Legal basis: A forensic investigation of a security incident can be based on the legitimate interest under Article 6(1)(f) GDPR. The company's interest in investigating the incident and preserving evidence generally outweighs the interests of the data subjects, provided the investigation is conducted proportionately.
Proportionality: Only preserve data relevant to the investigation. If you know the attack affected the mail server, you do not need to image the hard drives of all workstations. Limit access to forensic data to those who need it for the investigation.
Works council: If a works council exists, inform it about the forensic investigation to the extent possible without jeopardizing the investigation. The works council has co-determination rights regarding employee monitoring, and a forensic investigation may be classified as such.
Digital Evidence in Court
For digital evidence to be admissible in a German court, it must meet the following requirements: authenticity — demonstrating that the evidence is genuine and unaltered (cryptographic hashes, chain of custody). Integrity — proving that the evidence has not been tampered with (forensic copy, write blocker, documentation). Traceability — documenting that the methodology of preservation and analysis is documented and reproducible. And proportionality — showing that the collection of evidence was lawful and proportionate.
German courts evaluate digital evidence according to the principle of free evaluation of evidence (§ 286 ZPO, Code of Civil Procedure).
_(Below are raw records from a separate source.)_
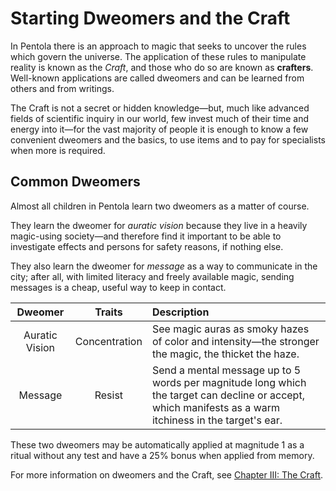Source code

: # Starting Dweomers and the Craft

In Pentola there is an approach to magic that seeks to uncover the rules which govern the universe.
The application of these rules to manipulate reality is known as the _Craft_, and those who do so are known as **crafters**.
Well-known applications are called dweomers and can be learned from others and from writings.

The Craft is not a secret or hidden knowledge—but, much like advanced fields of scientific inquiry in our world, few invest much of their time and energy into it—for the vast majority of people it is enough to know a few convenient dweomers and the basics, to use items and to pay for specialists when more is required.

## Common Dweomers

Almost all children in Pentola learn two dweomers as a matter of course.

They learn the dweomer for _auratic vision_ because they live in a heavily magic-using society—and therefore find it important to be able to investigate effects and persons for safety reasons, if nothing else.

They also learn the dweomer for _message_ as a way to communicate in the city; after all, with limited literacy and freely available magic, sending messages is a cheap, useful way to keep in contact.

|     Dweomer    |    Traits     | Description |
|:--------------:|:-------------:|:------------|
| Auratic Vision | Concentration | See magic auras as smoky hazes of color and intensity—the stronger the magic, the thicket the haze.
| Message        | Resist        | Send a mental message up to 5 words per magnitude long which the target can decline or accept, which manifests as a warm itchiness in the target's ear.

These two dweomers may be automatically applied at magnitude 1 as a ritual without any test and have a 25% bonus when applied from memory.

For more information on dweomers and the Craft, see [Chapter III: The Craft](../03-craft.md).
There are no rigid rules of evidence, but a deficient chain of custody or undocumented analysis methodology will significantly undermine the court's assessment.
The Forensic Investigation as a Learning Process
The forensic analysis of a security incident delivers not only evidence but also valuable insights for improving your security measures. Use the results for a lessons-learned session in which you analyze the attack vector (how did the attacker get in?), evaluate detection capability (how long was the attacker undetected? why?), assess the effectiveness of measures (which worked, which did not?), and derive specific improvement actions.
Document the results and integrate the derived actions into your PDCA cycle. Every security incident is an opportunity to improve the ISMS — provided you use the forensic findings systematically. In ISMS Lite, incidents can be linked to derived actions so that the improvement cycle is documented without gaps.